Exercise directions: Among the entries below, extract exactly the lines that run from the one with "Fieldwork is arduous, and" through the one with "The field season", both ends included.

Given information:
□ □ □ □ □

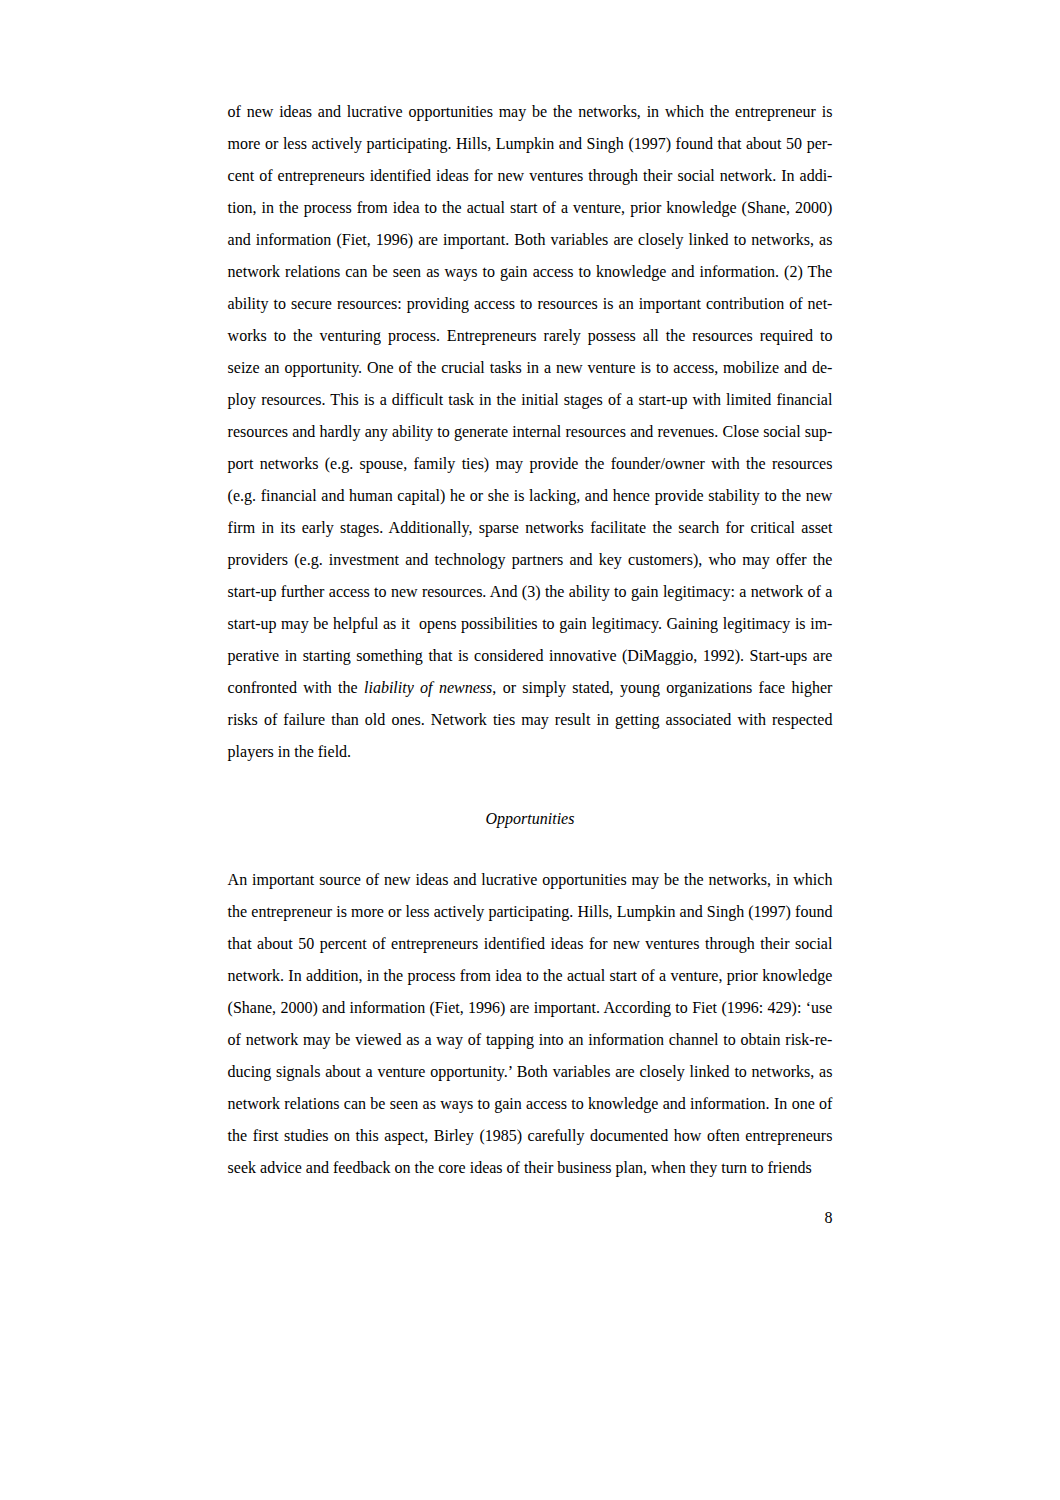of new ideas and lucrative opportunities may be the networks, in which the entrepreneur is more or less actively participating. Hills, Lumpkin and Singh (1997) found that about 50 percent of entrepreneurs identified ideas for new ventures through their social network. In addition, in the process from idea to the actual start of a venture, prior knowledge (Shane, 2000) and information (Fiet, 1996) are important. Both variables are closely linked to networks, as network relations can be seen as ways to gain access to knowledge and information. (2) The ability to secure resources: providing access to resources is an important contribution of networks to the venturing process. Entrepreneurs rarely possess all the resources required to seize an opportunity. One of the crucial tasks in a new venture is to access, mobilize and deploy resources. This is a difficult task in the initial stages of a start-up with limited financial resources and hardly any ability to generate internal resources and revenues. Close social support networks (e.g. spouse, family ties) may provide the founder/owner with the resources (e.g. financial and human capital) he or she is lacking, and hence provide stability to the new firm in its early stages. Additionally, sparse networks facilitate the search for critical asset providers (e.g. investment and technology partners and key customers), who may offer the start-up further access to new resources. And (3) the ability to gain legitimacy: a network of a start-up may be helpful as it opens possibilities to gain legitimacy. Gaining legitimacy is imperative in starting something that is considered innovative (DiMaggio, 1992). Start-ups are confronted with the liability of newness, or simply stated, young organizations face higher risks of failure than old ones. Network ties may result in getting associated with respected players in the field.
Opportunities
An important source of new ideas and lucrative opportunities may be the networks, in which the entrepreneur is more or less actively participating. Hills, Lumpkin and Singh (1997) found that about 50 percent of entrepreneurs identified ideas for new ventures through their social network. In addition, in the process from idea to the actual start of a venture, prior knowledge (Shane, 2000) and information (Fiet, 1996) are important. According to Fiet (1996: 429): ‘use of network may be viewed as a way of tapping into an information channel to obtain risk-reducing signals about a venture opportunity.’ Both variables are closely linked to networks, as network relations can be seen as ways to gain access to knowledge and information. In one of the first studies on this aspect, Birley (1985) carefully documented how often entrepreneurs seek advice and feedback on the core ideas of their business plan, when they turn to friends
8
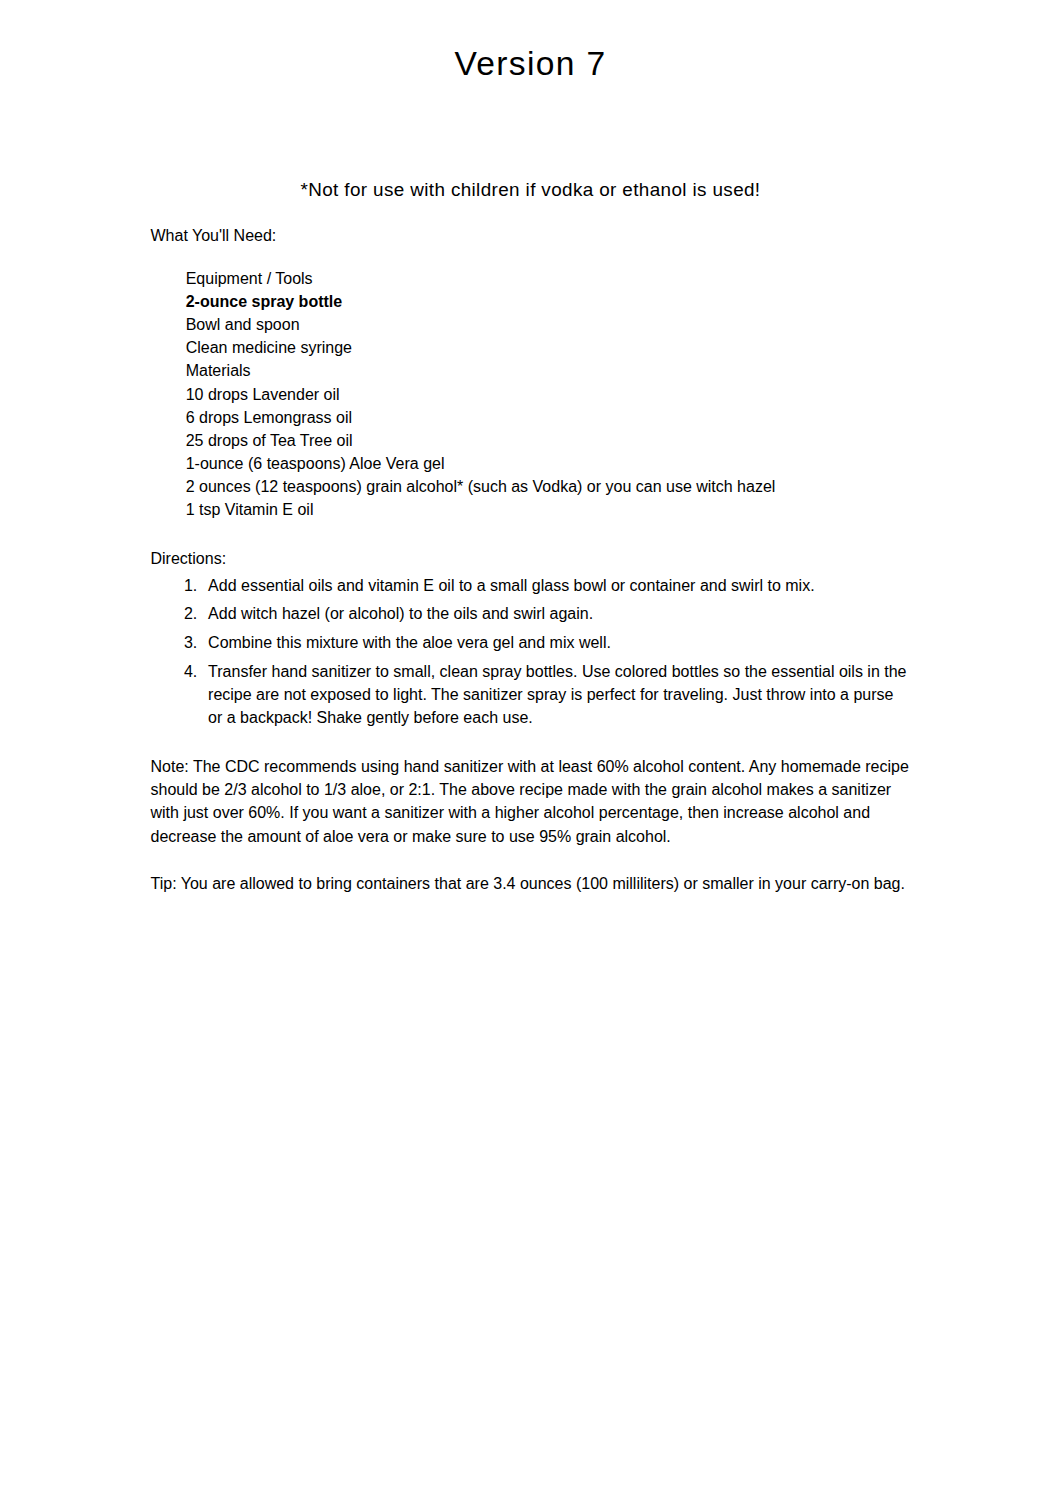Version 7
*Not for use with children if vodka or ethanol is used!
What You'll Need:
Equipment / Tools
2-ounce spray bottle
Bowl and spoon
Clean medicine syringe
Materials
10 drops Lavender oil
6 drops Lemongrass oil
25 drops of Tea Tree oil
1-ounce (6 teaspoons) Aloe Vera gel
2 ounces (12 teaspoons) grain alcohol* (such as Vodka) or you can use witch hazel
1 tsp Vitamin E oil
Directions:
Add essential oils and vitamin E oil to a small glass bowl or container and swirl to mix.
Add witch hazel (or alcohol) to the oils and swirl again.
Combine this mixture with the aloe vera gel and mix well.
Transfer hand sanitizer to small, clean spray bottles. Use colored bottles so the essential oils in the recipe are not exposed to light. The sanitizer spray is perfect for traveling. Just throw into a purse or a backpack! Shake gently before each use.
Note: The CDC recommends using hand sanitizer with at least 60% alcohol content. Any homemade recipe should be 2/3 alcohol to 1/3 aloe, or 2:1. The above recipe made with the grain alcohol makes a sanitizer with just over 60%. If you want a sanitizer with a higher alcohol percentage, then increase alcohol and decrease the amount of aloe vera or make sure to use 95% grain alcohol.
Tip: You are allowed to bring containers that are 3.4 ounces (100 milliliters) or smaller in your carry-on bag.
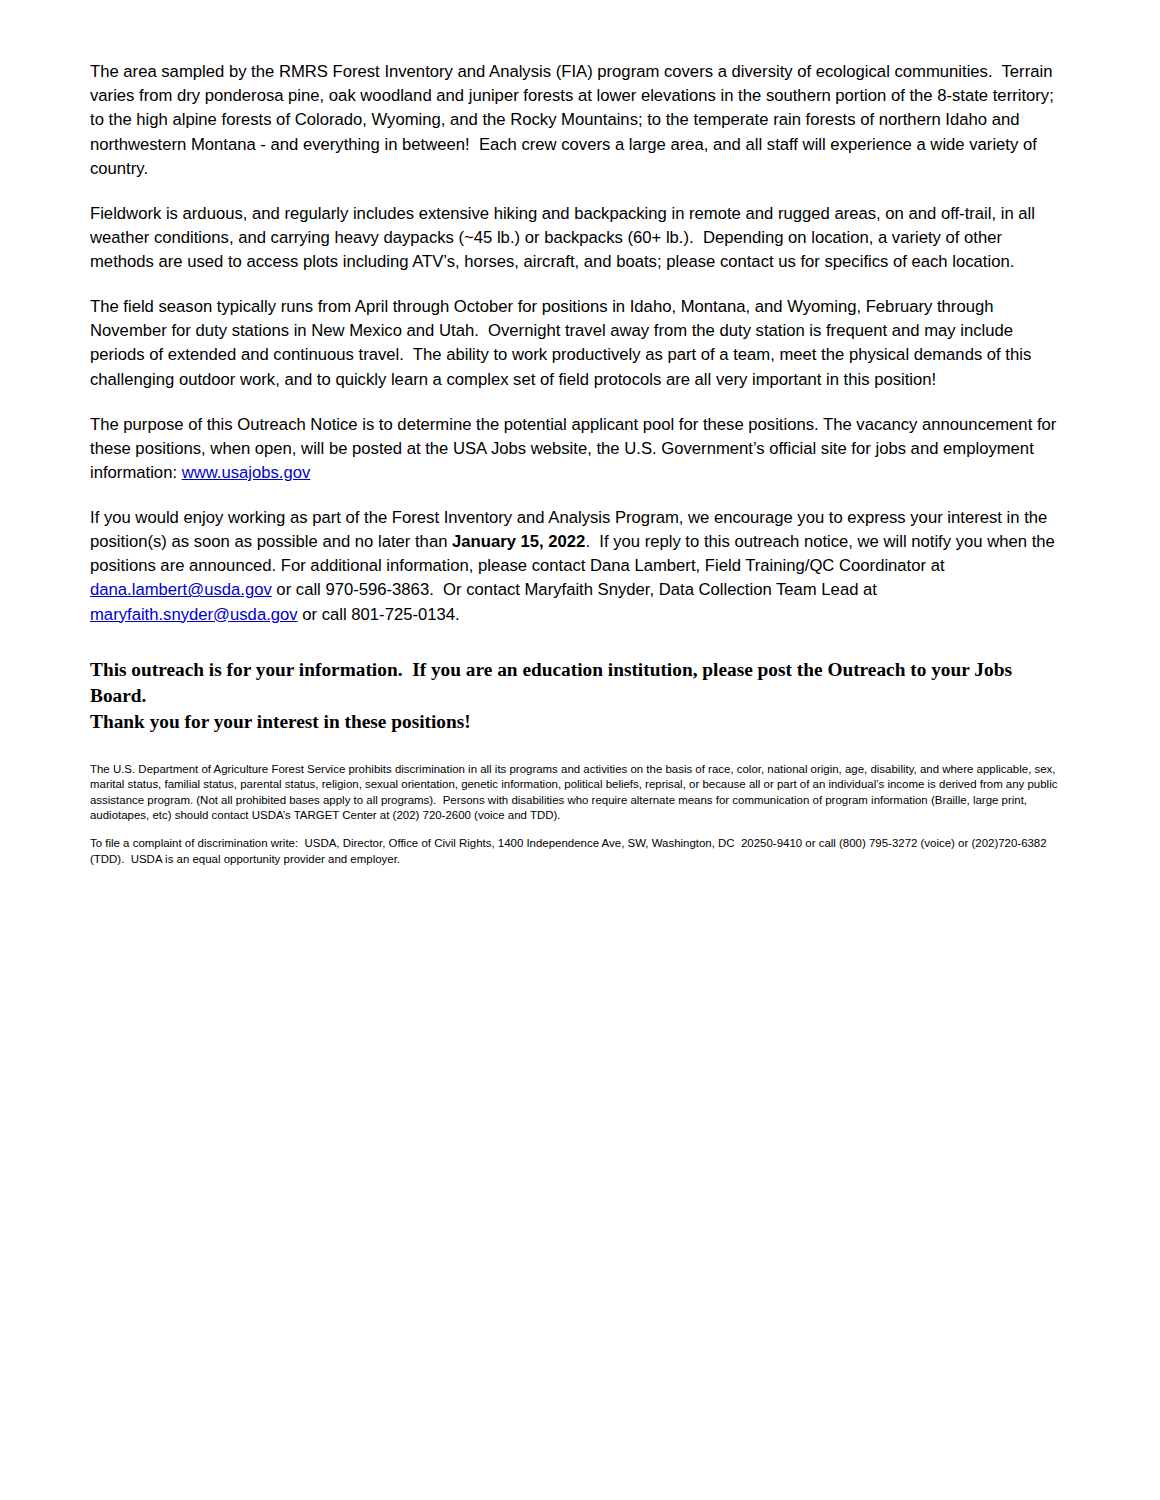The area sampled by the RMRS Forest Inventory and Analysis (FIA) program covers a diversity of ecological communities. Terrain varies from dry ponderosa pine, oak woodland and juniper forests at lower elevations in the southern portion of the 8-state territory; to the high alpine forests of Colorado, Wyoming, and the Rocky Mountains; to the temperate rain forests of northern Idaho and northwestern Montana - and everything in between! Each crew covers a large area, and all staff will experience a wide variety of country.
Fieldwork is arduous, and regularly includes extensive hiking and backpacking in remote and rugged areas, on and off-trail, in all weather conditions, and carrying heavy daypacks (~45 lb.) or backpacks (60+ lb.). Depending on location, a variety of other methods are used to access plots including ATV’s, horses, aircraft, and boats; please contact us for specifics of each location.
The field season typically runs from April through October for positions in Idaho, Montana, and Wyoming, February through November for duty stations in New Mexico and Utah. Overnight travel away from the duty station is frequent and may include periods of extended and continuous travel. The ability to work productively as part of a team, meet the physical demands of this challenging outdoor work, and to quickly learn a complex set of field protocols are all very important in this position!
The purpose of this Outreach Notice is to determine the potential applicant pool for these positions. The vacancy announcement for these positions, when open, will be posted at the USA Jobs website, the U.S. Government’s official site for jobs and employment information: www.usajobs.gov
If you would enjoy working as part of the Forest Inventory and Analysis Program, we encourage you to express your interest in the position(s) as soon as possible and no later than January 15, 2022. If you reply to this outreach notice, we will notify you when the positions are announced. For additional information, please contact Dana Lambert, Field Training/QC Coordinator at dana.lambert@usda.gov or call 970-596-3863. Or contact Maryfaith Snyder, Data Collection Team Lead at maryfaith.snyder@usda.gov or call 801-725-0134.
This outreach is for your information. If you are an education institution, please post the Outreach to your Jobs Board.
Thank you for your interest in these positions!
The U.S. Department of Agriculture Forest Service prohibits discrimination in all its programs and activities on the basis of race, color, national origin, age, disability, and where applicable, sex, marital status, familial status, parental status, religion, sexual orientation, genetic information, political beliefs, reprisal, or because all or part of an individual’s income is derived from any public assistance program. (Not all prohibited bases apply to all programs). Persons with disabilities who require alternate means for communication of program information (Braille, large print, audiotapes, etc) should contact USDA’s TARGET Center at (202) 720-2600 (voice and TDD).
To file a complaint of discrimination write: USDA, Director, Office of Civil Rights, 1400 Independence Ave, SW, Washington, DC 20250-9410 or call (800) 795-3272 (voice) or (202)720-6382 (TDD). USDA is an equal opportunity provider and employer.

□ □ □ □ □

Result below:
Fieldwork is arduous, and regularly includes extensive hiking and backpacking in remote and rugged areas, on and off-trail, in all weather conditions, and carrying heavy daypacks (~45 lb.) or backpacks (60+ lb.). Depending on location, a variety of other methods are used to access plots including ATV’s, horses, aircraft, and boats; please contact us for specifics of each location.
The field season typically runs from April through October for positions in Idaho, Montana, and Wyoming, February through November for duty stations in New Mexico and Utah. Overnight travel away from the duty station is frequent and may include periods of extended and continuous travel. The ability to work productively as part of a team, meet the physical demands of this challenging outdoor work, and to quickly learn a complex set of field protocols are all very important in this position!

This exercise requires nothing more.